Life assurers’ recurring-premium investment products - mainly endowment policies - showed sharp growth in 2016, probably as a result of a high demand for tax-free savings products, according to the industry body, the Association for Savings & Investment SA (Asisa).

South African life assurers reported growth of 38 percent in recurring-premium savings business for last year. This business consists almost exclusively of endowment policies, which allow you to save monthly for a fixed term. The 2016 life industry statistics released recently by Asisa show that consumers bought 775 956 of these policies last year, compared with 560 717 in 2015.

Hennie de Villiers, the deputy chair of Asisa’s life and risk board committee, says the increase was probably driven by consumer demand for the tax-free savings products launched in March 2015. These products were introduced by the government to encourage you to put additional money away for long-term goals, such as retirement, and come in three forms: recurring-premium endowment policies offered by life assurers, collective investment scheme products and bank savings accounts. As of March this year, you are allowed to deposit a maximum of R33 000 a year into tax-free accounts until you reach the lifetime maximum contribution of R500 000. The money in the account is free from tax on interest, capital gains and dividends.

De Villiers says another year of tough economic conditions for consumers resulted in slow growth for the other savings and investment products in the life assurance space: retirement annuities and living and guaranteed annuities.

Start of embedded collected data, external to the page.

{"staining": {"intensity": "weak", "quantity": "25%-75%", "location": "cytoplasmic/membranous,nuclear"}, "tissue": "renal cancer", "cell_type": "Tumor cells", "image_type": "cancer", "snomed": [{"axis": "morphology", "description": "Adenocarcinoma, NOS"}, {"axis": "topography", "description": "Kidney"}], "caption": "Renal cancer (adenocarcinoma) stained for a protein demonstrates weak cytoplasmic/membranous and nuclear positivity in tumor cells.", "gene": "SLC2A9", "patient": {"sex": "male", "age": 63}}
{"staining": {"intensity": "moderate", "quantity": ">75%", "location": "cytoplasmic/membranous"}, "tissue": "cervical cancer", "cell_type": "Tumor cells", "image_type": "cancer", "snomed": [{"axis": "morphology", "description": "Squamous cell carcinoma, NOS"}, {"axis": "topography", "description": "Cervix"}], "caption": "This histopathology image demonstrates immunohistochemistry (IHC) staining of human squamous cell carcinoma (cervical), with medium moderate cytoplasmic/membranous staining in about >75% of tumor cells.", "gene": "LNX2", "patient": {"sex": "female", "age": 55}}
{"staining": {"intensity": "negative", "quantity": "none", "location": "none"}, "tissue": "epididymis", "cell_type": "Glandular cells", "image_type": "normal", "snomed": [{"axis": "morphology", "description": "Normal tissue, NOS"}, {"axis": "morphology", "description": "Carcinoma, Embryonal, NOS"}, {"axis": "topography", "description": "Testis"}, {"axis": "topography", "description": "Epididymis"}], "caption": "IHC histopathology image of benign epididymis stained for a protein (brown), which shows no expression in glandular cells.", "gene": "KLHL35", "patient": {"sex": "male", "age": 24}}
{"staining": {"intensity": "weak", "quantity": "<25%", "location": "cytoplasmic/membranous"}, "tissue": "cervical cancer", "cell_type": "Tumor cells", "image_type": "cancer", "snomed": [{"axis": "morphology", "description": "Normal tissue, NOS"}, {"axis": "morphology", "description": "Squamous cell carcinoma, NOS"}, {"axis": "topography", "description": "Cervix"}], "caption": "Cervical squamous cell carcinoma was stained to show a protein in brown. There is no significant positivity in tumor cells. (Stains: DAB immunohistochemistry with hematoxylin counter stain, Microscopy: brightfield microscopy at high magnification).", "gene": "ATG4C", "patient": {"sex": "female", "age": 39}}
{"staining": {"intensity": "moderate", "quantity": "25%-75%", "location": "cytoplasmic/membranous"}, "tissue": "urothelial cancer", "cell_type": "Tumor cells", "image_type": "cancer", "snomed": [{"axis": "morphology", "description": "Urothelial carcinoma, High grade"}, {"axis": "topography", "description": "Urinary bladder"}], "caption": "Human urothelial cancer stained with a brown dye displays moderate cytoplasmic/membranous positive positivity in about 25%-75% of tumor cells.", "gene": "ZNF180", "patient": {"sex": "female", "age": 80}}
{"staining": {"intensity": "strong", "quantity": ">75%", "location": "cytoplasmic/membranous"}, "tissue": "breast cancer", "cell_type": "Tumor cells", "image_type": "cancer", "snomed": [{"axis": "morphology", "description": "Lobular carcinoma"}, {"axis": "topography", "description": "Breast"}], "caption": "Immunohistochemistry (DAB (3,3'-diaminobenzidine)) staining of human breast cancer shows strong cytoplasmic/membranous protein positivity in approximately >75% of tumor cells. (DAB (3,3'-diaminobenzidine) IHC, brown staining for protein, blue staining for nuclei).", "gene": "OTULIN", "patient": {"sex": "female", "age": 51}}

 “In 2016, both recurring and single-premium retirement annuity business slowed. We also noticed a suppressed take-up of living and compulsory annuities, which could partly be due to the increase in the de minimis threshold in March last year,” he says.  

In terms of the “de minimis” rule, retirement fund members may, on retirement, take their savings in full, tax-free, if the amount is below R247 500.  Before the increase in March2016, the threshold was R75 000.